Go through the records below line by line. Count the lines with "space" and give the count alone.

=====

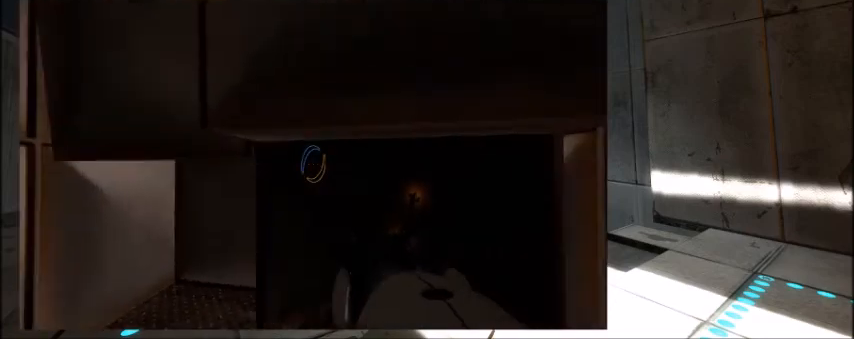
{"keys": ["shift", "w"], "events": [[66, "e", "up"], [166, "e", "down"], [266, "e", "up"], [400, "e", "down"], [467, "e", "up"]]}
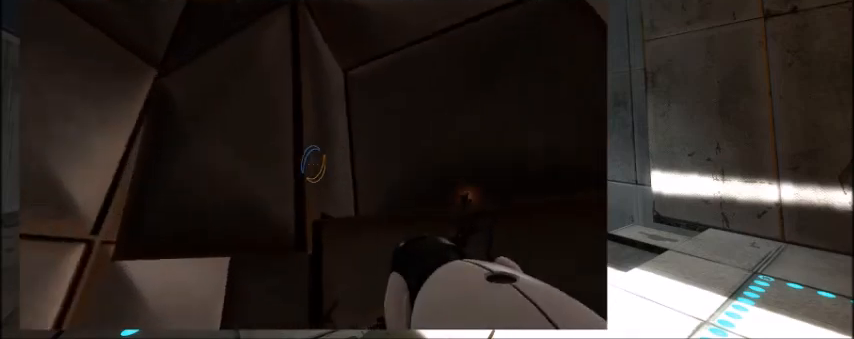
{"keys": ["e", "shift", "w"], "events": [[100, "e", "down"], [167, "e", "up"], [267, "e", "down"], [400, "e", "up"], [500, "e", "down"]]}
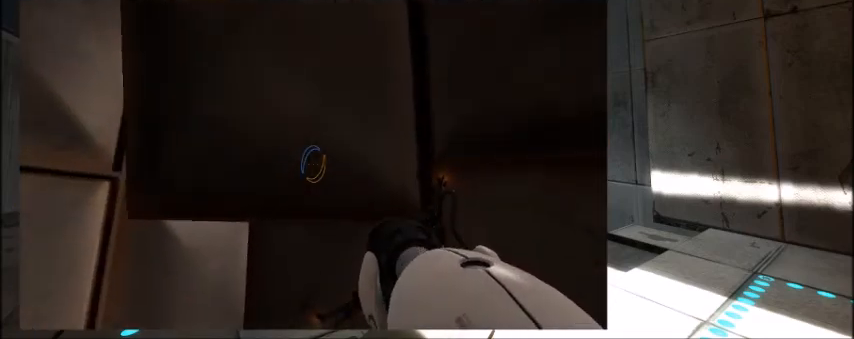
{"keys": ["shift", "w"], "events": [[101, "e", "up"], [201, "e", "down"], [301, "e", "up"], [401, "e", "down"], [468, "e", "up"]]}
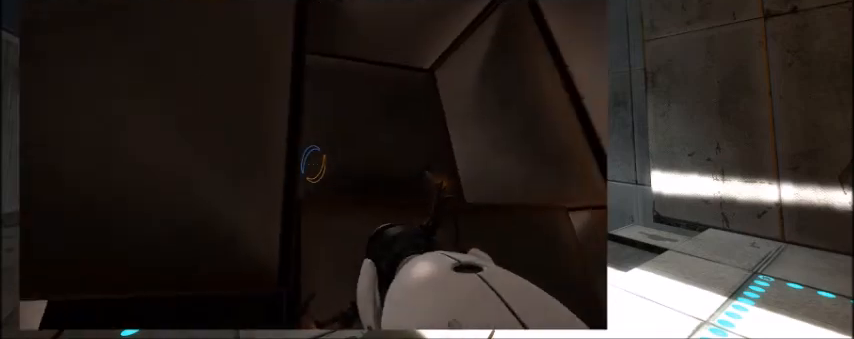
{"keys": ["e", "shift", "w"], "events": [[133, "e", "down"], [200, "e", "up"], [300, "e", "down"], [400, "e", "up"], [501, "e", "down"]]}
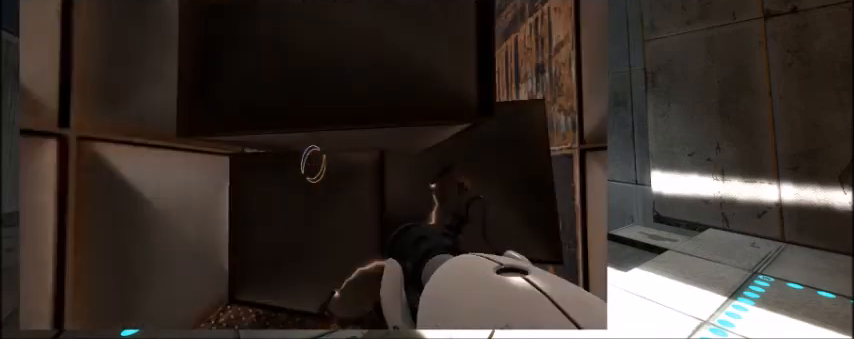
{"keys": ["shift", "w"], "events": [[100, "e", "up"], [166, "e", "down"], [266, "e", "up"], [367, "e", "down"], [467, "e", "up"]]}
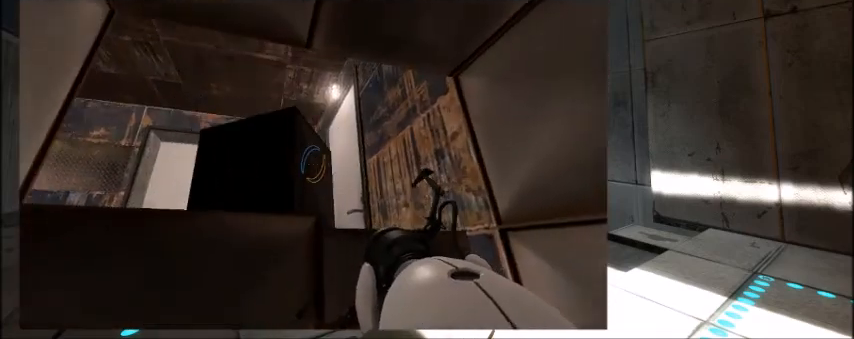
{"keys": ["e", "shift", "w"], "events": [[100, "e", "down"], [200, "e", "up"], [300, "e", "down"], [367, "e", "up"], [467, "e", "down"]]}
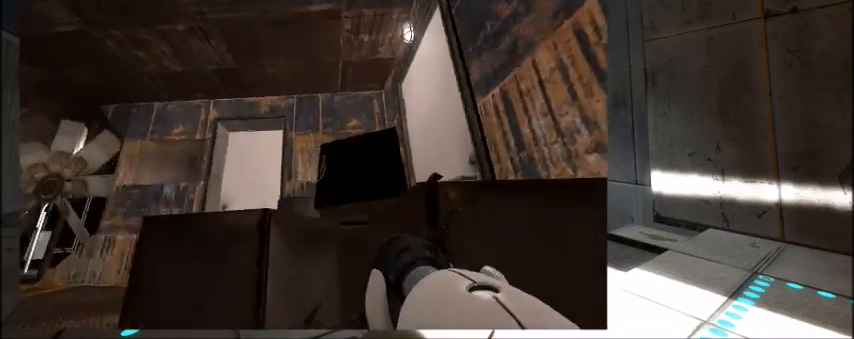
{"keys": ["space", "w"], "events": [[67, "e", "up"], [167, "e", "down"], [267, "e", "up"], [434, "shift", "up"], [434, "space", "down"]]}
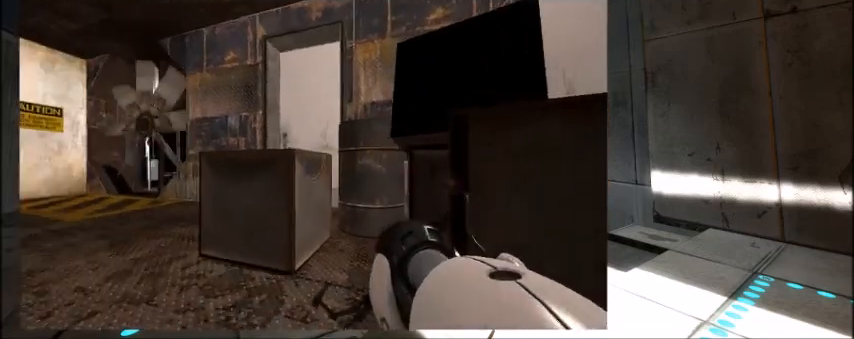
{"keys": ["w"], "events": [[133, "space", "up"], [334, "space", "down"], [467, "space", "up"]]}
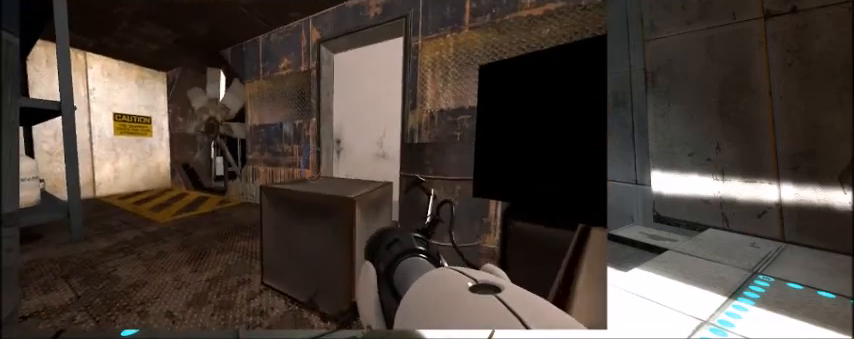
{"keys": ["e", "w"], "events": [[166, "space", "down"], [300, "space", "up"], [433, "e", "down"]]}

=====

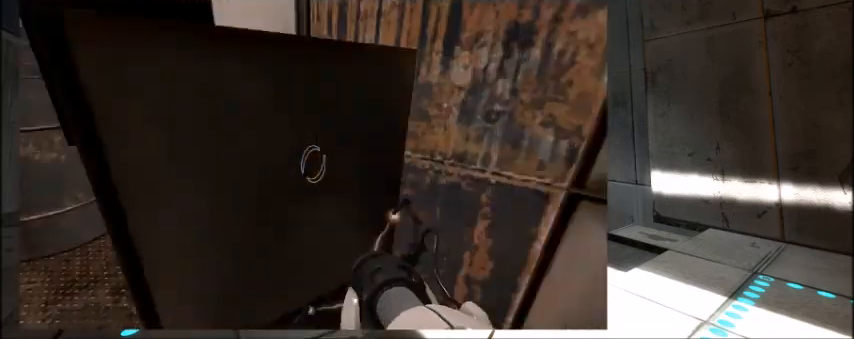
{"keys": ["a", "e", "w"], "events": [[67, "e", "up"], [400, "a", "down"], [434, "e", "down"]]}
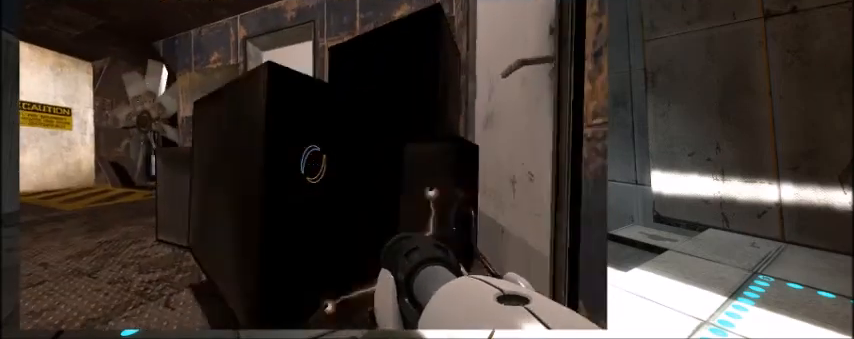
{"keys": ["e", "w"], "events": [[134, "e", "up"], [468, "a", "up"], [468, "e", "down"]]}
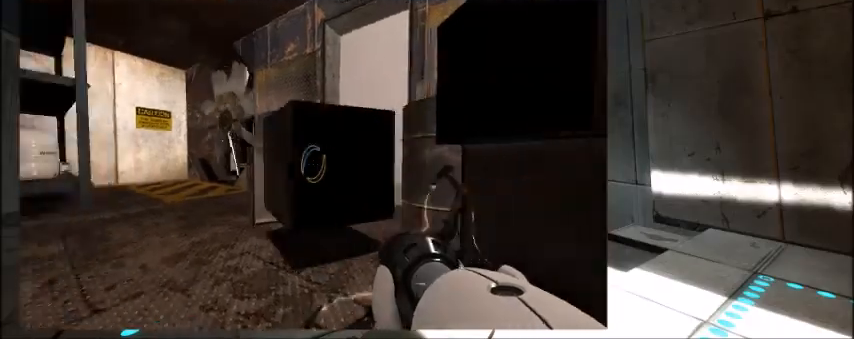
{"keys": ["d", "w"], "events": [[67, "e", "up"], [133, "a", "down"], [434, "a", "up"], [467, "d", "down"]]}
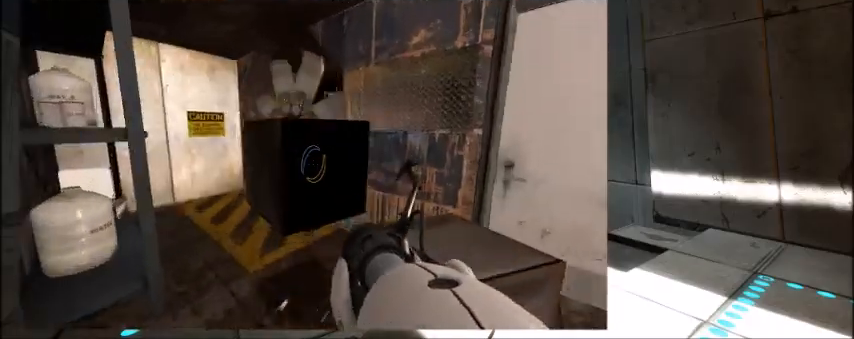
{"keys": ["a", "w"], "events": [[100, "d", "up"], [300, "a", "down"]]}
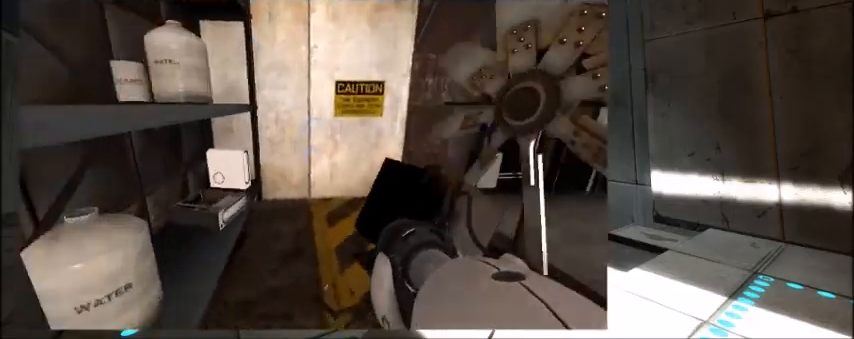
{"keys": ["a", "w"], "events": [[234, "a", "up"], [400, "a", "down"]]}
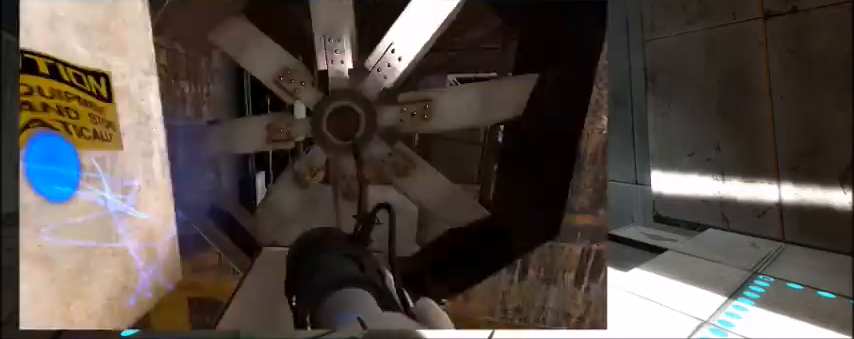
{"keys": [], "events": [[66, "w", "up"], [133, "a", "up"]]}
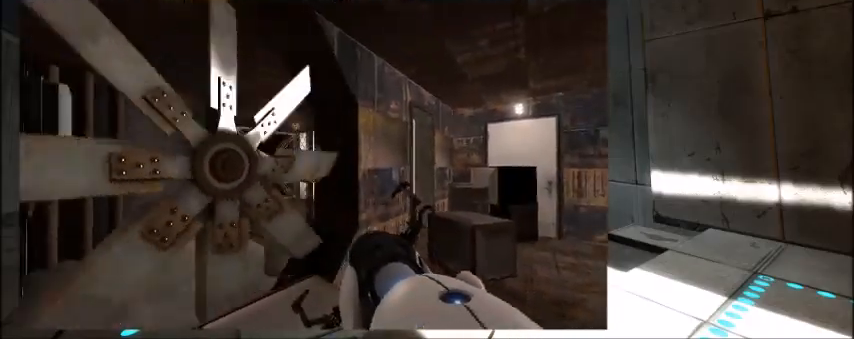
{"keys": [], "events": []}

=====

Answer area: 3